Given passage:
..........

You know this guy. You’ve seen him everywhere you go for what seems like forever. He is always standing off to the side or sitting at a table with his back to the wall and his eye on the door. He isn’t waiting for anyone and he isn’t worried about you or anybody else. His drink is always half empty, but you never see him take a sip. He watches real, real close. If you follow his eyes, you know that he has sorted out the whole thing, placed every image in its proper place, remembered every word spoken, filed away every action and reaction for later dissection. At some point you look away, and when your gaze returns to the previous spot, he is gone. Protomartyr’s lead singer Joe Casey knows this guy, too.

..........

[Stored data entries]
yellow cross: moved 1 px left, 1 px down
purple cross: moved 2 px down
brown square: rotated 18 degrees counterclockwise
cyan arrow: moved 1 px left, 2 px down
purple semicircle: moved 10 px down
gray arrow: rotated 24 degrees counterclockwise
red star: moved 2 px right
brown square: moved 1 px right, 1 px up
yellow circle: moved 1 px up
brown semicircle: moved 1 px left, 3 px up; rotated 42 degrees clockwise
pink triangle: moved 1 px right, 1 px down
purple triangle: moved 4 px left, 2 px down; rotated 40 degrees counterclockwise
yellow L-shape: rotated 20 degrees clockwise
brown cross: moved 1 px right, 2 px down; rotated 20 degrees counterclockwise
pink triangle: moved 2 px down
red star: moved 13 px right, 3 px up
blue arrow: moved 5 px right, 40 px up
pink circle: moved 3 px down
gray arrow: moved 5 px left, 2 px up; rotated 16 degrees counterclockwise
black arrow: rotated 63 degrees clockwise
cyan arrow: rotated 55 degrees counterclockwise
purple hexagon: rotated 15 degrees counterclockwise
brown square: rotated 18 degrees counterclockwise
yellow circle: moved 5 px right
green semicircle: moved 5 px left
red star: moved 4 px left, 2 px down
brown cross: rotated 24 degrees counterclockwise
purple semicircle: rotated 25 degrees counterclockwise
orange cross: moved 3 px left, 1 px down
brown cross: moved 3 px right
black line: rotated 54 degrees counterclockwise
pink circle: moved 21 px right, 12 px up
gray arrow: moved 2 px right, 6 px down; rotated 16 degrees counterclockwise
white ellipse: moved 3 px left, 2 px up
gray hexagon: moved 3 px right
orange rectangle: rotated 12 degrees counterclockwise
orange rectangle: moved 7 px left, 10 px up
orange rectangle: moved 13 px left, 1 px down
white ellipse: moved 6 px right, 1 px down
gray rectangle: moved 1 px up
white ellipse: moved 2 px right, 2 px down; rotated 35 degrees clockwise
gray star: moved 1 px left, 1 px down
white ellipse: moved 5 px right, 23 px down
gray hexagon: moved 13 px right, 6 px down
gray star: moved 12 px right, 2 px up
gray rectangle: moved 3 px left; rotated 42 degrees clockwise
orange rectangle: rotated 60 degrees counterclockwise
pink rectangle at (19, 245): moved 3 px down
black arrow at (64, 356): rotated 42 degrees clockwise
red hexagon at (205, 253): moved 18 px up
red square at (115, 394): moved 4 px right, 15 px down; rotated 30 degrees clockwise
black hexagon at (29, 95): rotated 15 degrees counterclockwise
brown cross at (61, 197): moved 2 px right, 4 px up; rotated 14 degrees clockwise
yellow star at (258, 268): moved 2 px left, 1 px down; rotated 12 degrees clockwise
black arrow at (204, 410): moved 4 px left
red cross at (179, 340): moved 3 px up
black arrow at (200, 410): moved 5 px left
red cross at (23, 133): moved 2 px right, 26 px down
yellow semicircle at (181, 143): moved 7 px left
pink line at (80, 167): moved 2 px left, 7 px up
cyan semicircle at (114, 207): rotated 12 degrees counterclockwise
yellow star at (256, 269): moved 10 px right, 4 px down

..........

Set exercise A: Set down the part of the passage about the watchful guy from "You know this" up to and including "this guy, too.", word for word.
Set exercise B: Extract the lines of the stored data entries, from the start of those entries up to and including the line with "brown square: moved 1 px right, 1 px up", reproducing them without any change.

Right answer A:
You know this guy. You’ve seen him everywhere you go for what seems like forever. He is always standing off to the side or sitting at a table with his back to the wall and his eye on the door. He isn’t waiting for anyone and he isn’t worried about you or anybody else. His drink is always half empty, but you never see him take a sip. He watches real, real close. If you follow his eyes, you know that he has sorted out the whole thing, placed every image in its proper place, remembered every word spoken, filed away every action and reaction for later dissection. At some point you look away, and when your gaze returns to the previous spot, he is gone. Protomartyr’s lead singer Joe Casey knows this guy, too.

Right answer B:
yellow cross: moved 1 px left, 1 px down
purple cross: moved 2 px down
brown square: rotated 18 degrees counterclockwise
cyan arrow: moved 1 px left, 2 px down
purple semicircle: moved 10 px down
gray arrow: rotated 24 degrees counterclockwise
red star: moved 2 px right
brown square: moved 1 px right, 1 px up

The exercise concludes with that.